Creamy with coconut milk, this vegan carrot soup has lots of fresh ginger, garlic and spices. It is simple and full of so much flavor.
- 1 tablespoon olive oil
- 1 medium white onion, roughly chopped
- 1 tablespoon minced fresh ginger
- 1 garlic clove, minced
- 1/2 teaspoon cumin
- 1 teaspoon kosher salt
- 1/2 teaspoon black pepper
- 2 pounds carrots, peeled and diced
- 4 cups low-sodium vegetable broth
- 1 cup coconut milk plus more for serving
- 1 tablespoon chopped parsley
- Heat the olive oil in a large saucepan over medium high heat. Add the onions and sauté for 5 minutes until they start to soften.
- Stir in the ginger, garlic, cumin, salt and pepper. Continue cooking for 1 minute until everything is fragrant.

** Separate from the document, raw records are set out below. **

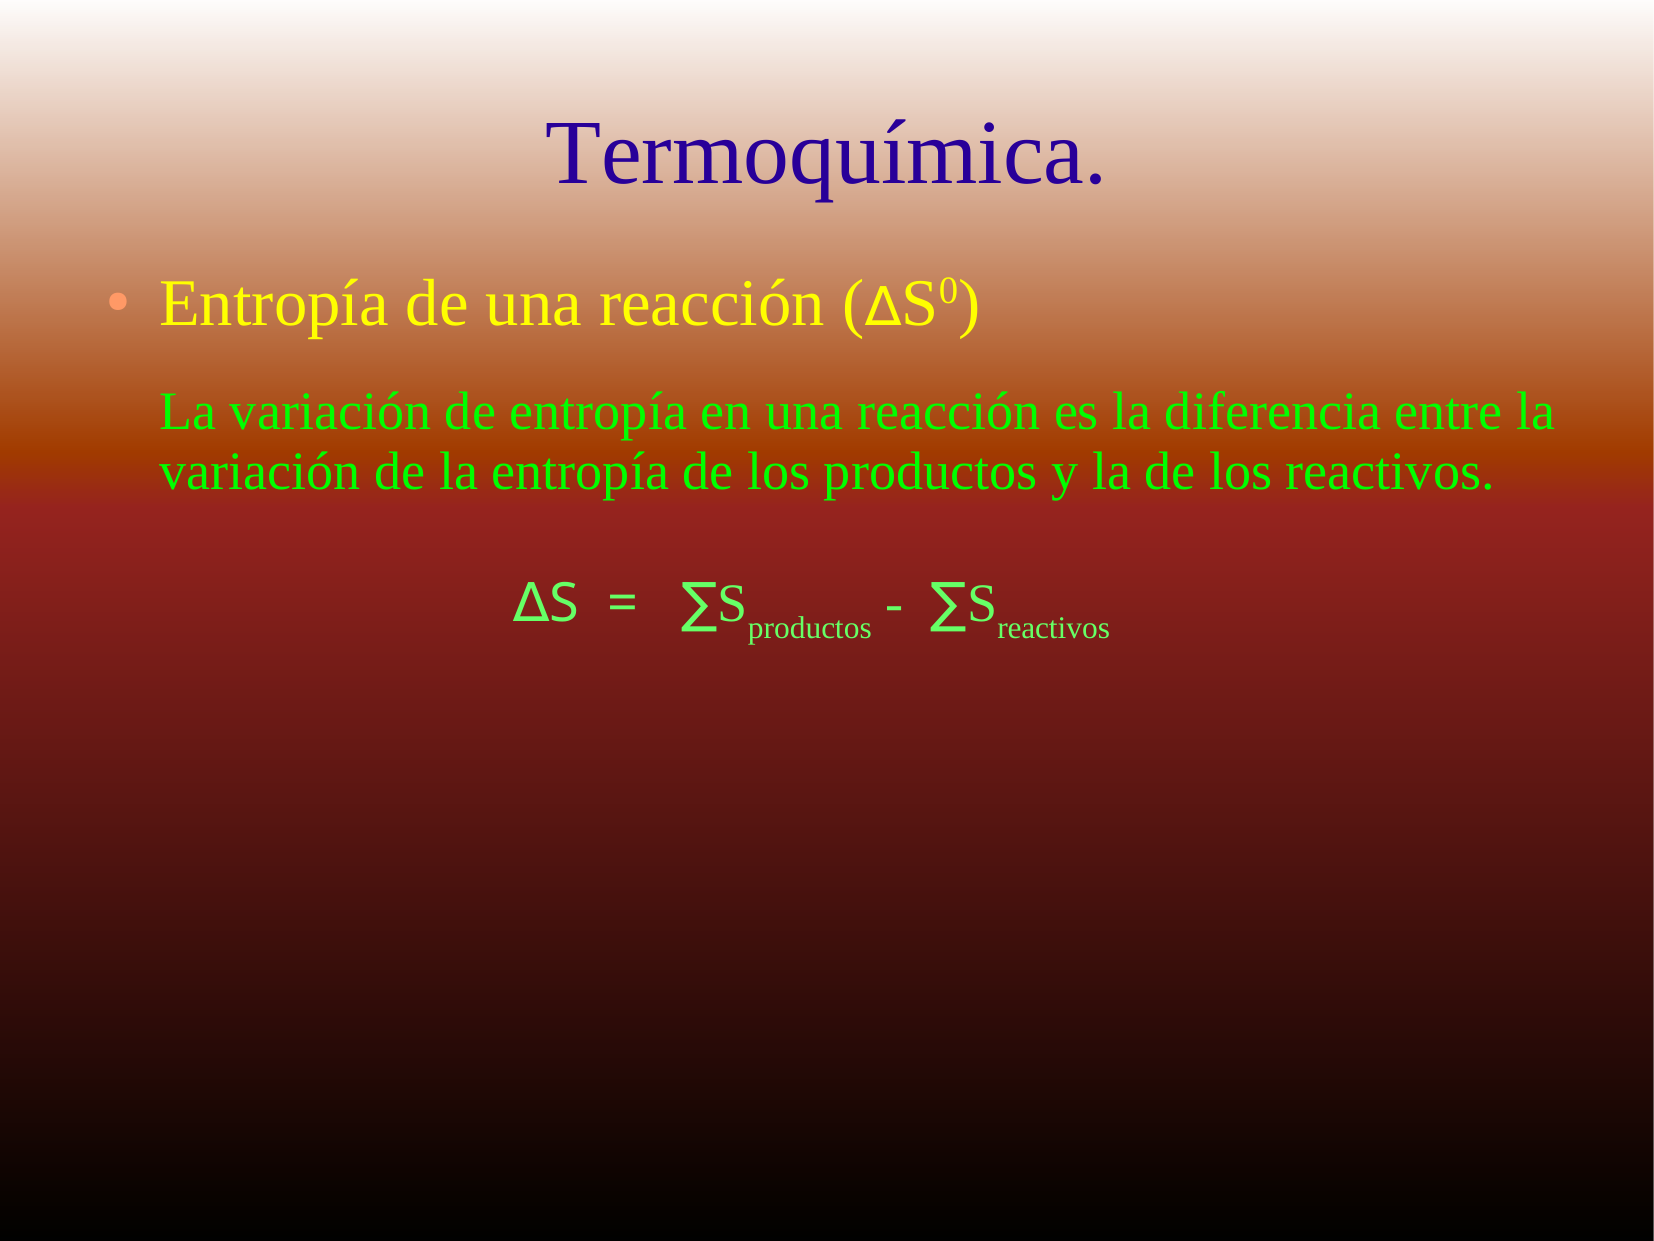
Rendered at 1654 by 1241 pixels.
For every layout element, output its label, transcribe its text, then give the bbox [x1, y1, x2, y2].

title Termoquímica. [82, 49, 1571, 257]
text_box La variación de entropía en una reacción es la diferencia entre la variación de la entropía de los productos y la de los reactivos. [88, 381, 1595, 502]
picture [0, 0, 1654, 1241]
text_box ∆S = ∑Sproductos - ∑Sreactivos [442, 563, 1241, 709]
list Entropía de una reacción (∆S0) [88, 265, 1518, 381]
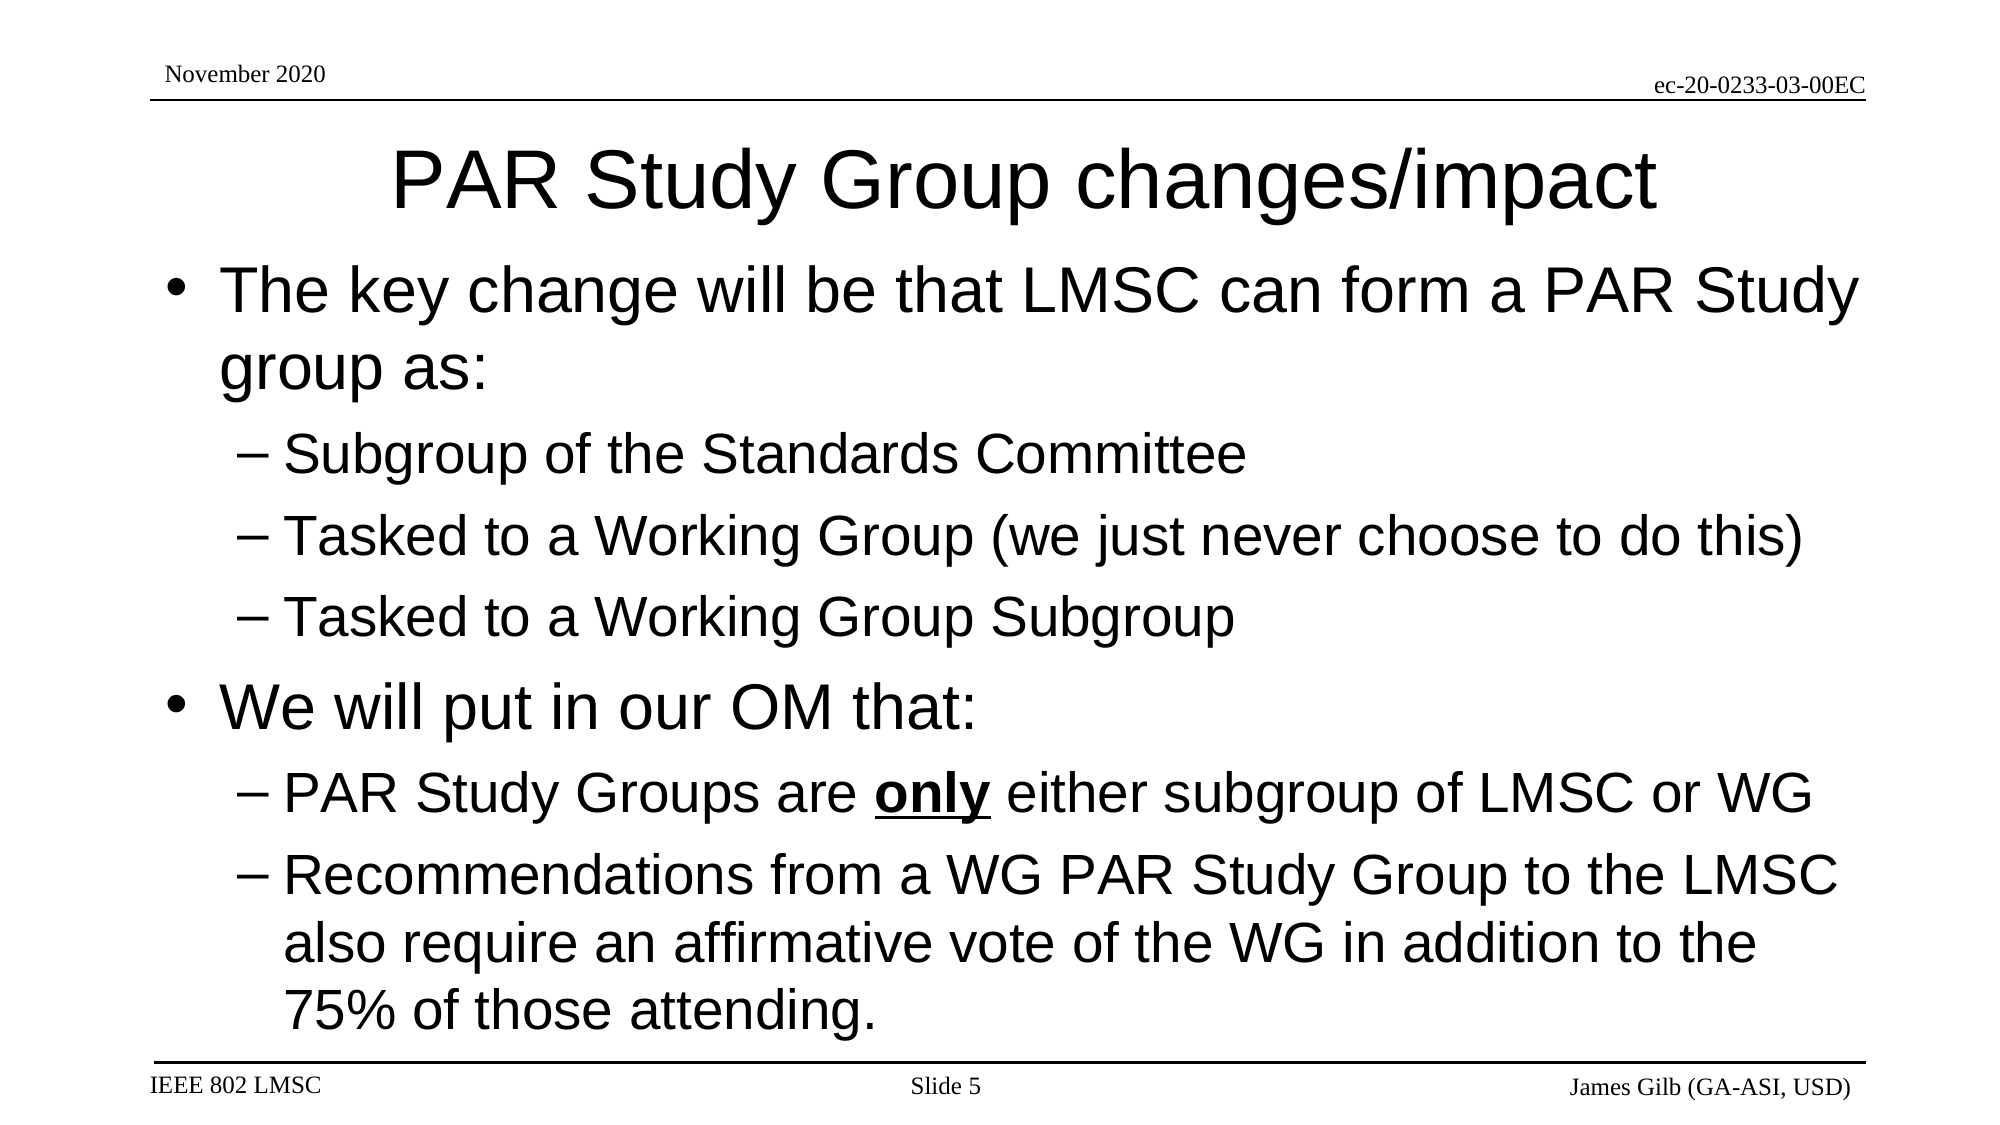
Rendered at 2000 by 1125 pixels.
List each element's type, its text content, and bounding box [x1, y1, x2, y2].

list The key change will be that LMSC can form a PAR Study group as: Subgroup of the Standards Committee Tasked to a Working Group (we just never choose to do this) Tasked to a Working Group Subgroup We will put in our OM that: PAR Study Groups are only either subgroup of LMSC or WG Recommendations from a WG PAR Study Group to the LMSC also require an affirmative vote of the WG in addition to the 75% of those attending. [149, 239, 1900, 1051]
title PAR Study Group changes/impact [149, 112, 1900, 238]
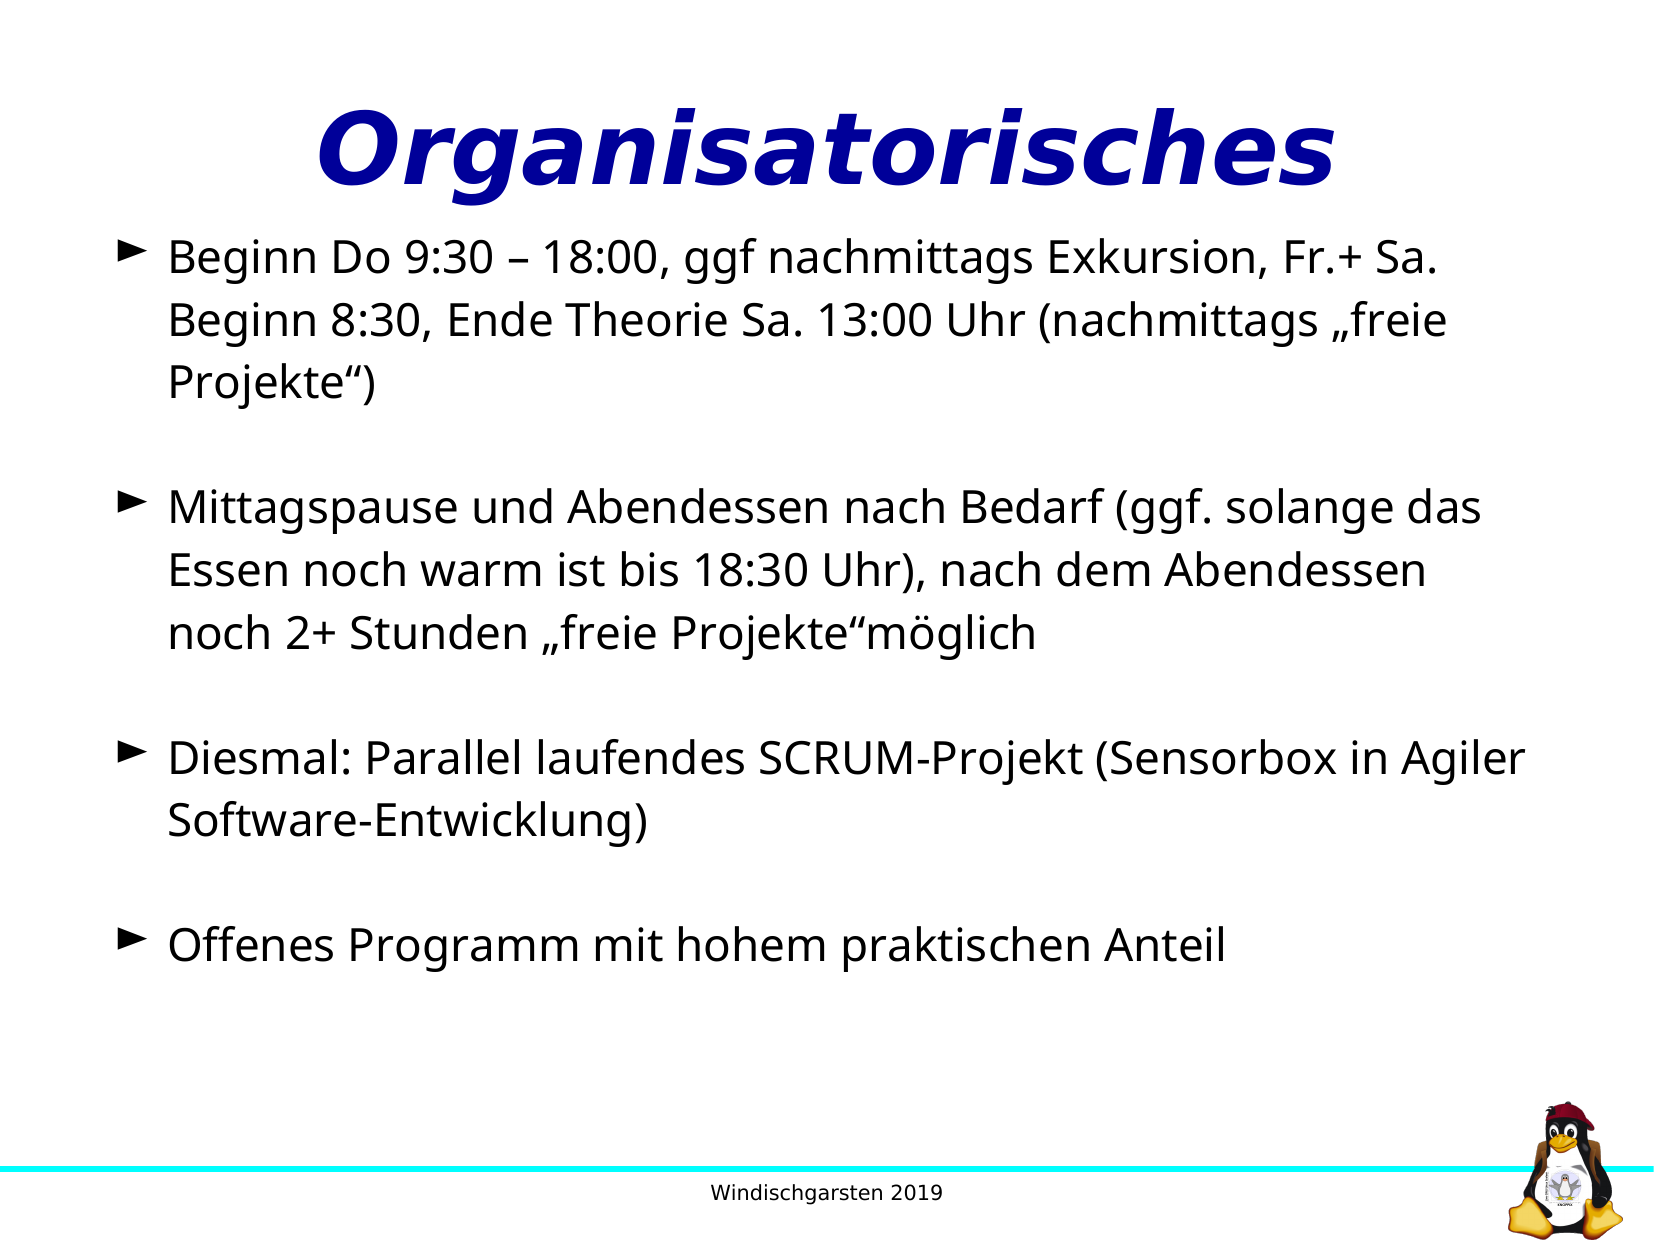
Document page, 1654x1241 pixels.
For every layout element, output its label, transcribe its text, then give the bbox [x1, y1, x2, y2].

list Beginn Do 9:30 – 18:00, ggf nachmittags Exkursion, Fr.+ Sa. Beginn 8:30, Ende Theorie Sa. 13:00 Uhr (nachmittags „freie Projekte“) Mittagspause und Abendessen nach Bedarf (ggf. solange das Essen noch warm ist bis 18:30 Uhr), nach dem Abendessen noch 2+ Stunden „freie Projekte“möglich Diesmal: Parallel laufendes SCRUM-Projekt (Sensorbox in Agiler Software-Entwicklung) Offenes Programm mit hohem praktischen Anteil [96, 224, 1536, 1168]
title Organisatorisches [121, 46, 1534, 224]
picture [1505, 1100, 1625, 1241]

- Add the carrots and vegetable broth. Bring the soup to a boil, reduce heat and simmer for 18-22 minutes until the carrots are soft.
- Use an immersion blender to puree the soup in the pot or carefully transfer it in batches to a blender to puree.
- Stir in the coconut milk.
- Divide into bowls and top with a drizzle of coconut milk and chopped parsley.
If you don’t have a blender, you can puree the soup by hand using a potato masher.
Let the soup cool before storing it.
Store leftover soup in an airtight container in the refrigerator up to 4 days.
To store longer, keep the soup in the freezer up to 1 month. It is best for thawing and reheating to divide the soup into smaller portion sizes when freezing it.